Soal Singkat 1:
Jawab pertanyaan berikut berdasarkan teks tentang penanganan pengaduan kekerasan seksual.
(a) Kepada siapa orang yang menerima pengaduan akan menginformasikannya?
(b) Apa yang terjadi pada kasus jika aduan tidak terbukti?
(c) Dalam kurun waktu berapa jam hal-hal yang disampaikan kepada orang yang membuat pengaduan harus dituangkan secara tertulis?

Teks Kutipan:
┌────────
Pengaduan tertulis maupun anonim yang diterima oleh perusahaan akan ditindaklanjuti melalui mekanisme internal.

Langkah 1 – Pengaduan kekerasan seksual dibuat 

  • Keluhan formal secara lisan atau tertulis dibuat tentang kekerasan seksual yang dialami di Perusahaan.
  • Pengaduan diajukan kepada orang yang memiliki tanggung jawab di Perusahaan (lihat Bagian 9.2 Yang Dapat Menangani Kasus).
  • Siapapun yang menerima pengaduan akan menginformasikan kepada YUNITA KAUNAR dan Lembaga DAUR MALA, yang adalah orang yang ditunjuk untuk menangani kasus kekerasan seksual di Perusahaan.

 

Langkah 2 – Pengaduan diterima

  • Perusahaan akan melakukan penyelidikan atas aduan. Jika tidak terbukti, maka kasus akan ditutup. Dan jika terbukti, sanksi disipliner akan diberikan. Jika korban hendak melanjutkan ke proses hukum, maka manajemen perusahaan akan mendukung prosesnya.
  • YUNITA KAUNAR atau Lembaga DAURMALA menghubungi atau mengadakan pertemuan dengan orang yang membuat pengaduan:
    • Jika pengaduan dilakukan secara lisan, YUNITA KAUNAR atau Lembaga DAURMALA akan membuat catatan tertulis tentang pengaduan tersebut dan memberikan salinannya kepada orang yang mengajukan keluhan.
  • Menginformasikan kepada mereka tentang hak-hak mereka, proses yang akan berlangsung dan menjawab setiap pertanyaan.
  • Memberikan jaminan atas kerahasiaan identitas bagi orang yang mengadu dan tertuduh (sampai penyidikan membuktikan kasusnya.
  • Menjelaskan aturan hukum yang mendasari SOP ini dan konsekuensi profesional bagi tertuduh, jika sebuah kasus ditemukan.
  • Menjelaskan dukungan apa yang tersedia bagi mereka.
  • Memastikan dukungan apa yang mungkin mereka inginkan atau butuhkan.
  • Menuangkan hal-hal di atas secara tertulis dalam kurun waktu 24 (dua puluh empat) jam.
  • YUNITA KAUNAR atau Lembaga DAURMALA menghubungi atau mengadakan pertemuan dengan orang yang dituduh melakukan pelecehan seksual dan:
    • Memberitahukan kepada mereka tentang kasus yang dituduhkan kepada mereka
    • Memberitahukan kepada mereka tentang hak-hak mereka (termasuk hak mereka untuk menanggapi) dan proses selanjutnya dan menjawab setiap pertanyaan
    • Menjelaskan tentang kerahasiaan dan apa artinya bagi mereka dan orang yang menuduh mereka
    • Menjelaskan apa konsekuensi profesional dan hukum yang mungkin dan hukum yang mungkin terjadi pada mereka, jika sebuah kasus ditemukan
    • Menjelaskan kebijakan Perusahaan tentang pembalasan dendam atau viktimisasi terhadap siapa pun yang mengajukan keluhan tentang kekerasan seksual
    • Menuangkan hal-hal di atas secara tertulis.
└────────
Soal Singkat 2: Ubah catatan dari baris pertama hingga baris yang memuat "road: (417, 408)" menjadi CSV dua kolom bernama "perintah" dan "jawaban". Buat satu baris untuk tiap entri, dengan masing-masing nilai dalam satu kolom bertanda kutip dan setiap jeda baris diganti spasi.

Catatan Masukan:
┌────────
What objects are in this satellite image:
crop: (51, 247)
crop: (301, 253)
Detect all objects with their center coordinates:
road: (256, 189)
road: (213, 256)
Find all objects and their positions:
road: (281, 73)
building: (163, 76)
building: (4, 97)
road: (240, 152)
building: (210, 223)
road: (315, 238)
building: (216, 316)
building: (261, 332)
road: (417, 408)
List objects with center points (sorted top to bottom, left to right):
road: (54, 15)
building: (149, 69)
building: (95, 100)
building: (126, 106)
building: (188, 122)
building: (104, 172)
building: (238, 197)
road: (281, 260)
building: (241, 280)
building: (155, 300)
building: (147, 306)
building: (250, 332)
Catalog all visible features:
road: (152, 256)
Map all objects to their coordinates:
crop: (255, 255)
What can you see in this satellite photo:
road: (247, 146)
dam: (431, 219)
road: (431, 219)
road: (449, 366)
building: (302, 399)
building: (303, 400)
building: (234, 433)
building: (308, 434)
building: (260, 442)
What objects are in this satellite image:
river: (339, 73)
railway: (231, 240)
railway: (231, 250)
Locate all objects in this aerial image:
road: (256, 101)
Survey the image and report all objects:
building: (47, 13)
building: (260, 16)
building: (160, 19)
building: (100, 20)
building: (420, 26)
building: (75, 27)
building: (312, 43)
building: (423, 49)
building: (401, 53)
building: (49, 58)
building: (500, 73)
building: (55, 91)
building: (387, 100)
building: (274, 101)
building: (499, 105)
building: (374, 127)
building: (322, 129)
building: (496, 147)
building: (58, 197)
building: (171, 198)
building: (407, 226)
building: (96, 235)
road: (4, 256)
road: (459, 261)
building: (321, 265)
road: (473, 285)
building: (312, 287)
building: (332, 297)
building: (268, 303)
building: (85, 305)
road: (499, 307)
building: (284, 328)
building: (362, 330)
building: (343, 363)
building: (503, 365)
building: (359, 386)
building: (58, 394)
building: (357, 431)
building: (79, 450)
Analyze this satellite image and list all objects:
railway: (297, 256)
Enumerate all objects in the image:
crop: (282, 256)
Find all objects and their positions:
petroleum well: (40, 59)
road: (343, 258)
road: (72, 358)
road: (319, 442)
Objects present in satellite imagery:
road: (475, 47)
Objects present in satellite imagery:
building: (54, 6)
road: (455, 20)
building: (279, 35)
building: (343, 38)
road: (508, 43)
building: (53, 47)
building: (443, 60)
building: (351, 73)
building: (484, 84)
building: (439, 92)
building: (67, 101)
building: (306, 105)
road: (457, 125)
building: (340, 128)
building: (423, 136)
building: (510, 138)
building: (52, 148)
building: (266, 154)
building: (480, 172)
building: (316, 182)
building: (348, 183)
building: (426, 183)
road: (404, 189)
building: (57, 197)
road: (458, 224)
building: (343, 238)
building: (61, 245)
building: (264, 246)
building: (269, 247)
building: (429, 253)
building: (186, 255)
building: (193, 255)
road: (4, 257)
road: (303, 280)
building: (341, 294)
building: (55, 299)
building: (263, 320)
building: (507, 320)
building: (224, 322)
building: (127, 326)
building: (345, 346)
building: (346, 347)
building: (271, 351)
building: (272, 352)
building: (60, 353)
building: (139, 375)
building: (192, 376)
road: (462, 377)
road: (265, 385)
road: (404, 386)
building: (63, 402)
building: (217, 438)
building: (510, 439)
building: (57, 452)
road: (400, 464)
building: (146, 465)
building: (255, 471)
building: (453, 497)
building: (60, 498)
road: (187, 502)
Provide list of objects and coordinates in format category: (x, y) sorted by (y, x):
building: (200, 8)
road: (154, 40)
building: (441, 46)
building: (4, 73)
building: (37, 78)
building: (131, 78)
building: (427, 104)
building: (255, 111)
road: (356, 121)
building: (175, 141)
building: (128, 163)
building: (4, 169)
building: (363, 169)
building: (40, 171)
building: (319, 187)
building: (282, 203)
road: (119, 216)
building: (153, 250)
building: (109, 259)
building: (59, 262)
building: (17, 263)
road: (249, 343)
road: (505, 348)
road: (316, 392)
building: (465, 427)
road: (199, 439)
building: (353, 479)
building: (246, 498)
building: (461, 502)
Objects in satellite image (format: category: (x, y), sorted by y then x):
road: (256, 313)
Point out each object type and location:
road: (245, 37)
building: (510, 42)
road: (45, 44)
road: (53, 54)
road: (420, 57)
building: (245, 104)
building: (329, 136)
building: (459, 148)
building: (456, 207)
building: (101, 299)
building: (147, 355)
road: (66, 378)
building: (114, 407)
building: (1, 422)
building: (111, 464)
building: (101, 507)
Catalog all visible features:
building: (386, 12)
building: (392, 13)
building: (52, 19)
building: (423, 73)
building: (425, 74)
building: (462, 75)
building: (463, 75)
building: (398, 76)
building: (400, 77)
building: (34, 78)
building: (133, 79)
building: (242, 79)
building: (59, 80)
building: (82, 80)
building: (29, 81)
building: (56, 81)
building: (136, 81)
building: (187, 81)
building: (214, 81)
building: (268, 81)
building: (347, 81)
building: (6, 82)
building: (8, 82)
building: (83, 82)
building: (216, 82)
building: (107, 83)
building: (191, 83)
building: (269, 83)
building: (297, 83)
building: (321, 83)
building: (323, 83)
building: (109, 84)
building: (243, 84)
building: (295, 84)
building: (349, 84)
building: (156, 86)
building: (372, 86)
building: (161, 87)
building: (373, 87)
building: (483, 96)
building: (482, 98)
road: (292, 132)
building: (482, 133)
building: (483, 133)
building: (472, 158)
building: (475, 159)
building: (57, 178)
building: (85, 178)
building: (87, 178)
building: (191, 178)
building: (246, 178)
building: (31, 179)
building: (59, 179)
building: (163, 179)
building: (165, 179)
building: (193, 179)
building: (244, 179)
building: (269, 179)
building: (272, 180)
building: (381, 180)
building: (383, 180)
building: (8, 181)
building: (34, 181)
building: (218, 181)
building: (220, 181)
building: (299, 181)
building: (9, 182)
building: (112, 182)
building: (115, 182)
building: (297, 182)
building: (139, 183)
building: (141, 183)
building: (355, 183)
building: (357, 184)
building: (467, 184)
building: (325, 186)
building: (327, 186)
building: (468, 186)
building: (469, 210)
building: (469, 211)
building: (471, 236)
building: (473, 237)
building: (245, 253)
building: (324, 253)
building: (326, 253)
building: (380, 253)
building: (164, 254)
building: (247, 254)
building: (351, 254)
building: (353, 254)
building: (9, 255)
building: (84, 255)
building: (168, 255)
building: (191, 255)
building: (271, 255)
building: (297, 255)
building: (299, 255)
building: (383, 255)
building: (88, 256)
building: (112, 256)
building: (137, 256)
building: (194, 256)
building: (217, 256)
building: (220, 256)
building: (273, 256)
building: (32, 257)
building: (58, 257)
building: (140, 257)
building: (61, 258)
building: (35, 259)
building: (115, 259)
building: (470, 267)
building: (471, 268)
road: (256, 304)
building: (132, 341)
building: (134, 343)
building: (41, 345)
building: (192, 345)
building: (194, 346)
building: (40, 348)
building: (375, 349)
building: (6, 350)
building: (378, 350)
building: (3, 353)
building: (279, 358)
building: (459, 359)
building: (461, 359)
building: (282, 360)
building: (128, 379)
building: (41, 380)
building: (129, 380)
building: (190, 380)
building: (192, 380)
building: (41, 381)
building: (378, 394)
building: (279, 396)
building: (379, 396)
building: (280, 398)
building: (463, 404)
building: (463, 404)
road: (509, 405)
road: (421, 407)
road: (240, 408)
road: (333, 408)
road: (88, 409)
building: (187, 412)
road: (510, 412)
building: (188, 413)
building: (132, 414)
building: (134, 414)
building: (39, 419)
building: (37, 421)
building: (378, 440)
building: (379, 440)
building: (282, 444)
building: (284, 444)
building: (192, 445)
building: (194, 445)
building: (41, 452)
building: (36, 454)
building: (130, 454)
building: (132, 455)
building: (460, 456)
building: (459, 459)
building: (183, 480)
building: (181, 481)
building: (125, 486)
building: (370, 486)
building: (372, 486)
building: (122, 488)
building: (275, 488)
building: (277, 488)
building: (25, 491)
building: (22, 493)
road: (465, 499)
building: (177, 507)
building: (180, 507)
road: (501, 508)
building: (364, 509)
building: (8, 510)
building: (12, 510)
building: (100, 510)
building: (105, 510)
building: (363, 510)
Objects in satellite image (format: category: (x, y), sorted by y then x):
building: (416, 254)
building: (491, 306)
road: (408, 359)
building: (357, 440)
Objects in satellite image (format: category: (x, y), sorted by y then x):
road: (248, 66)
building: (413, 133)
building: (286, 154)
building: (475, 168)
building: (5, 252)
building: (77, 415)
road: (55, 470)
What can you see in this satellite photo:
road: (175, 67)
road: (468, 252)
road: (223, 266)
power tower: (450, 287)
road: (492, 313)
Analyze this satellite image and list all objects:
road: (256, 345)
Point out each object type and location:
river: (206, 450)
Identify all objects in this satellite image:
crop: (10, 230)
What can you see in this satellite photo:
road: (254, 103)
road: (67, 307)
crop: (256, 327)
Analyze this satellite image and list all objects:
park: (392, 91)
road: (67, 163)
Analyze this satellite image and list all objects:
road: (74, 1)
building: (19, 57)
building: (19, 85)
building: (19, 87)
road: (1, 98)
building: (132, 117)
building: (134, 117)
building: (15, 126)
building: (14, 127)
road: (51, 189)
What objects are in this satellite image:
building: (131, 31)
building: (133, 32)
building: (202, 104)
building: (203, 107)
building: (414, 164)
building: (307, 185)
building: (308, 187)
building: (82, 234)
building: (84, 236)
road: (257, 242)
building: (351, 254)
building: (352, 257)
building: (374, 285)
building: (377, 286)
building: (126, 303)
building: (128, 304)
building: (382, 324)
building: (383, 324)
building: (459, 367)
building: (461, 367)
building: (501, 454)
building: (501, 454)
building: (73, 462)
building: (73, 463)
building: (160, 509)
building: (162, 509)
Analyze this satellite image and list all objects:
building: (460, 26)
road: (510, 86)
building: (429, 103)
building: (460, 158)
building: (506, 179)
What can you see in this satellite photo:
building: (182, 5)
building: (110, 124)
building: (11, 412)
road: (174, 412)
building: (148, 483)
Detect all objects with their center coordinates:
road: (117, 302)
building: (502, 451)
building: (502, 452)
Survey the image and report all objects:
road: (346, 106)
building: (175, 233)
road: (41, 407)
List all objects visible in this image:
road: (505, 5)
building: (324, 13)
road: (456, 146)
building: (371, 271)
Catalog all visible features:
└────────
Jawaban Soal 1:
(a) Kepada YUNITA KAUNAR dan Lembaga DAUR MALA.
(b) Kasus akan ditutup.
(c) Dalam 24 (dua puluh empat) jam.

Jawaban Soal 2:
perintah,jawaban
"What objects are in this satellite image:","crop: (51, 247) crop: (301, 253)"
"Detect all objects with their center coordinates:","road: (256, 189) road: (213, 256)"
"Find all objects and their positions:","road: (281, 73) building: (163, 76) building: (4, 97) road: (240, 152) building: (210, 223) road: (315, 238) building: (216, 316) building: (261, 332) road: (417, 408)"